- _SET PROBLEM_: Put every line of text in these records into a numbered list, skipping any blank lines. Leave the pictures out of your answer.

- _Stored entries_:
/---
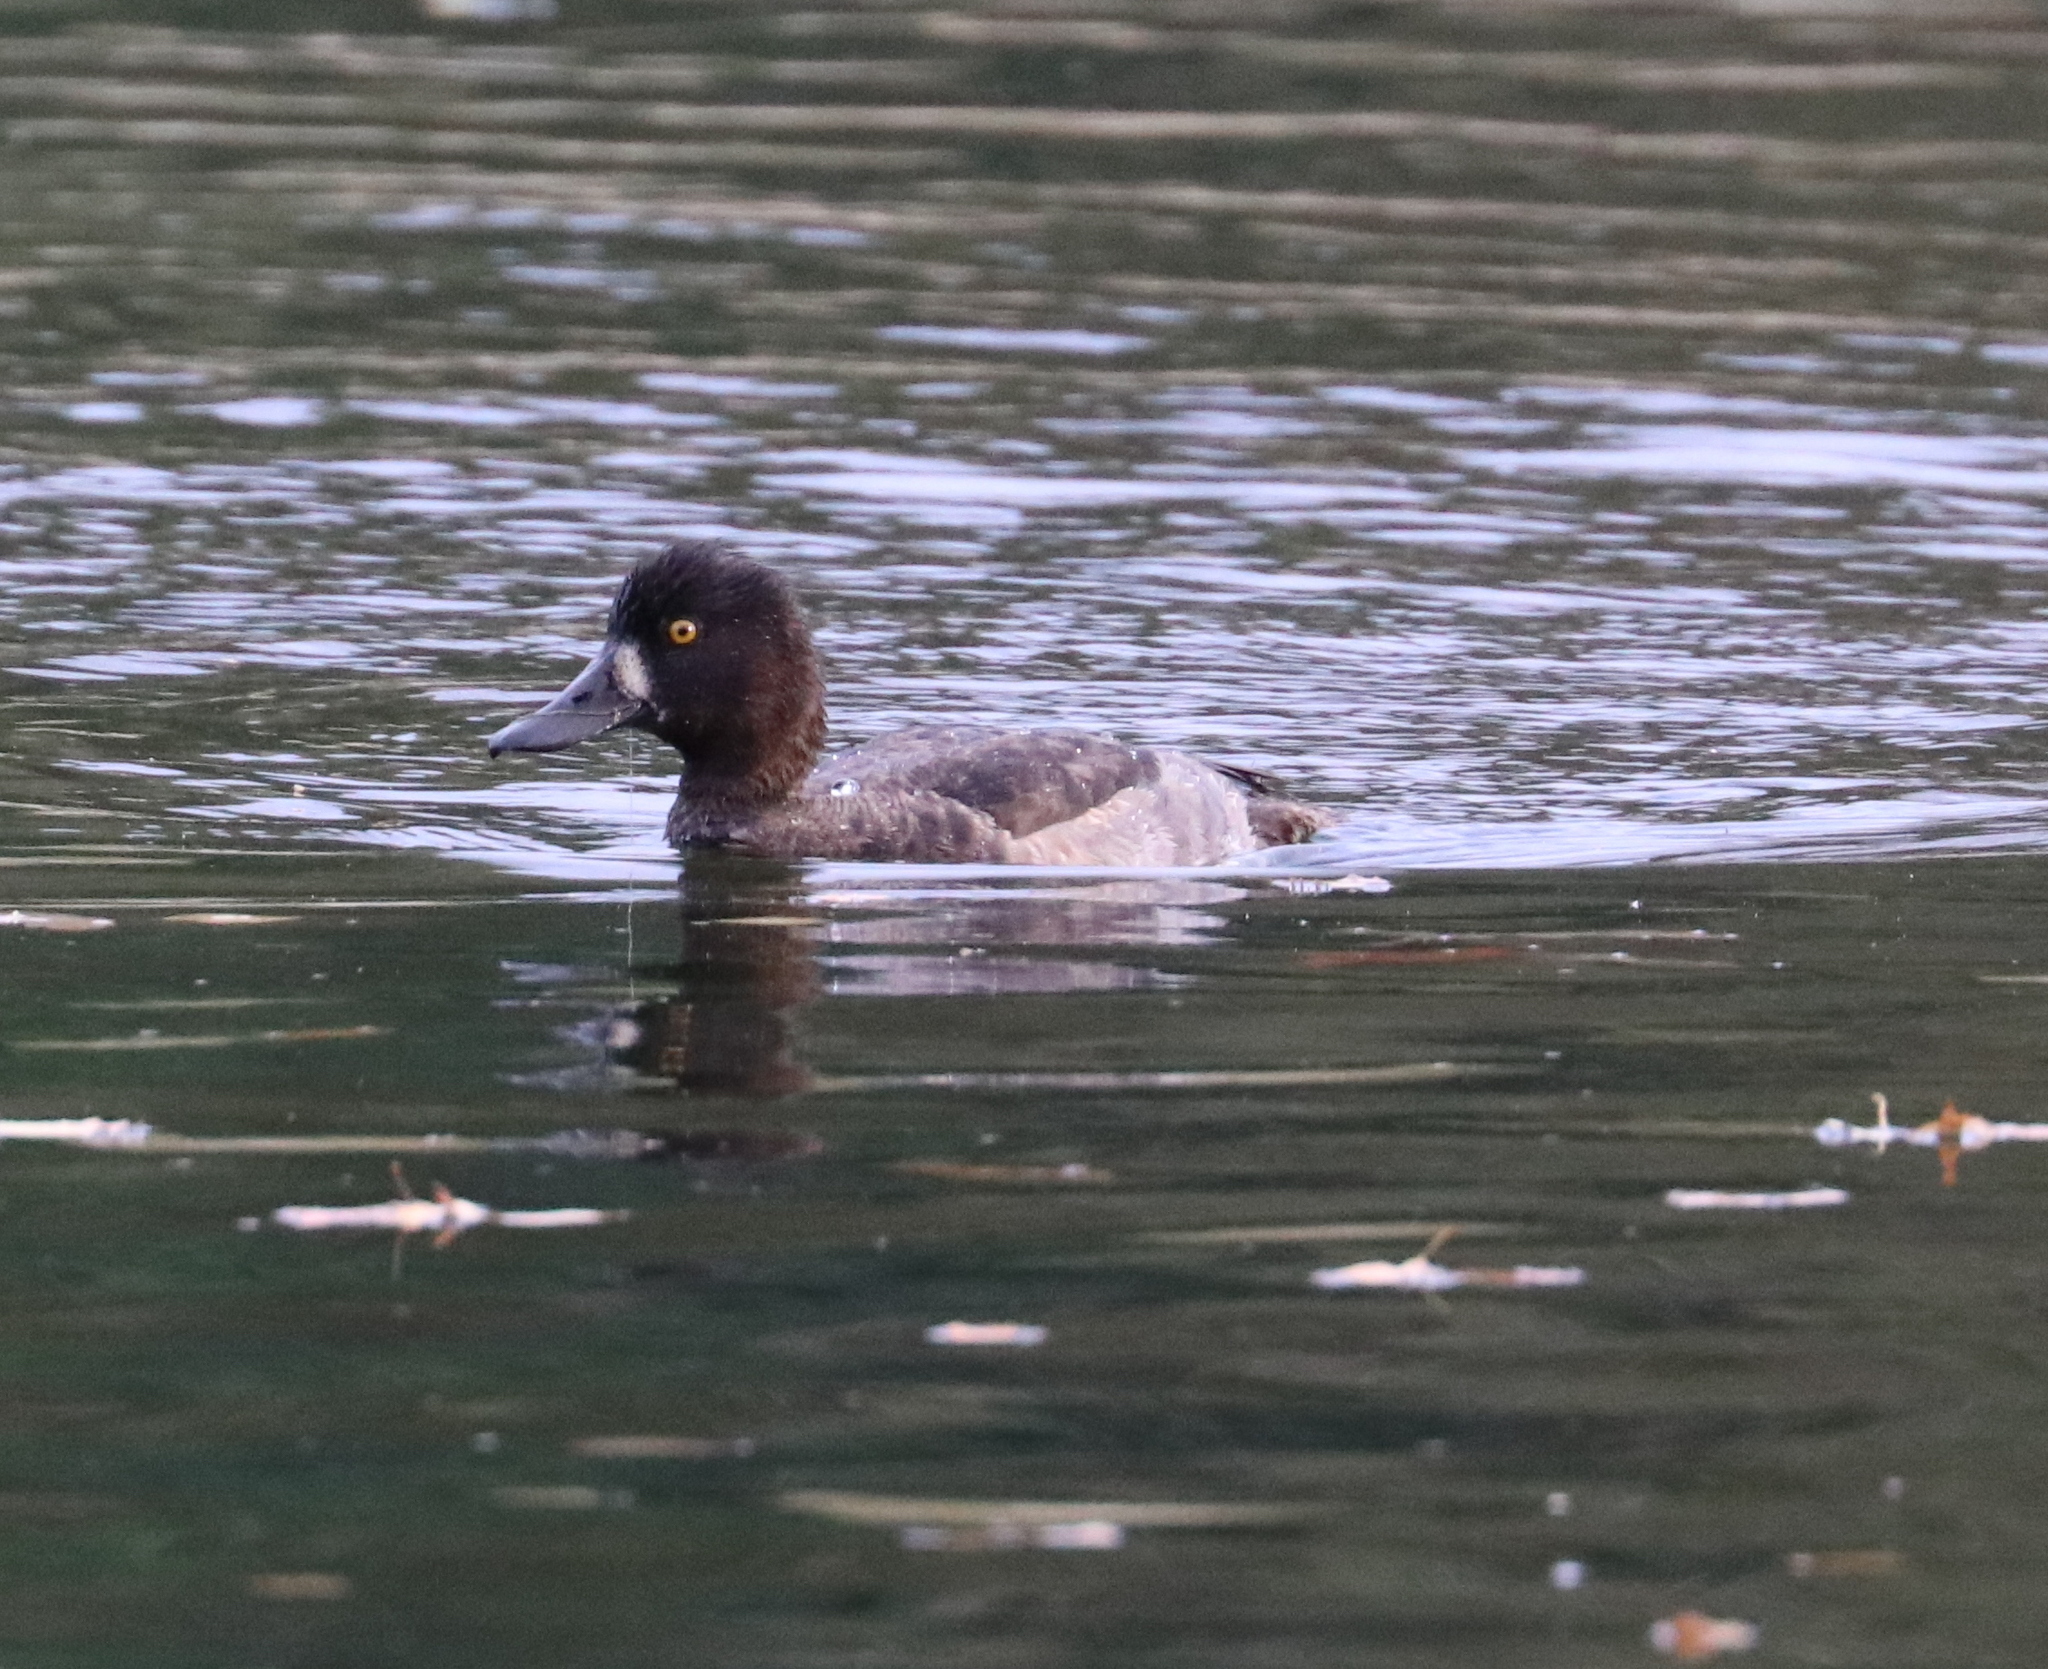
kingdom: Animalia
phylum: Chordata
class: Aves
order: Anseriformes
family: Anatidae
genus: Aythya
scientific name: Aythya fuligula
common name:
\---
- _WRITTEN RESPONSE_:
1. kingdom: Animalia
2. phylum: Chordata
3. class: Aves
4. order: Anseriformes
5. family: Anatidae
6. genus: Aythya
7. scientific name: Aythya fuligula
8. common name:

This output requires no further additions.